The other game mode was a 5-game mini-story. Here, the hunters play 5 successive rounds on various map spawns against both the Player Monster and a small horde of mini-monsters, and are aided by several environmental bonuses such as automated turrets, extra NPC hunters, and drones. In this mode, winning or losing changes the next match. For instance if the hunters win a match, they might get a bonus to all of the NPC drone or Turret damage, or a 5th hunter player. If the hunters lose, however, the Monster gets dangerous bonuses to strength and damage, or an even larger horde of NPC monsters, along with other map-based bonuses. It’s a high-stakes game that spans a long period of time and is a lot more engaging than the single shot missions. I found that having 2 very different game modes, on top of the ability to play as the Monster or one of several hunter classes results in a game with a lot of replay value.

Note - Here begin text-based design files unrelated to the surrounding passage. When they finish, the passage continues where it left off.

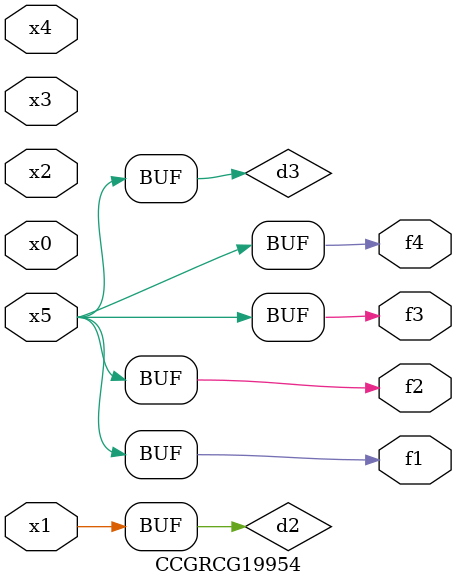
<source format=v>
module CCGRCG19954(
	input x0, x1, x2, x3, x4, x5,
	output f1, f2, f3, f4
);

	wire d1, d2, d3;

	not (d1, x5);
	or (d2, x1);
	xnor (d3, d1);
	assign f1 = d3;
	assign f2 = d3;
	assign f3 = d3;
	assign f4 = d3;
endmodule

</source>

We put together a short set of class-specific playlists that highlight some of the basics of each class. Unfortunately, the Monster footage was lost, but there are dozens of gameplay videos at this point and if you’re really interested, you’ll find them.
Graphically, the game was very enjoyable, with a large variety of alien environments and arenas. The game definitely has it’s own style and aesthetic, which I would place somewhere between Borderlands and Destiny. In a lot of ways, this game IS what Destiny should have been. It has an easy party system, and while it does have quite a few loading screens, they never feel boring or forced. Instead of looking at space ships fly endlessly into night, you’re presented with instant replay maps, short dialogue cut-scenes, and hint screens that are actually useful.
This game has a lot of promise and I personally enjoyed every second of it. There is a tendency for the cut scenes to be repetitive in the single-game mode, and sometimes there is so much going on in such a small area that playing strategically, otherwise required for success in Evolve, is almost fucking impossible. Aside from those minor setbacks, the game is a lot of fun to play. I’m looking forward to playing the full version, which will probably be reviewed here as well. If you’re looking for a solid, class-based shooter that offers short OR medium-to-long style matches, blended PVE and PVP, and a rewarding skill curve, this might be the game for you. Don’t come looking for a well-written story, or much in-depth character development. This game is clearly about shooting your friends in the face or eating them to death, and in that respect it delivers.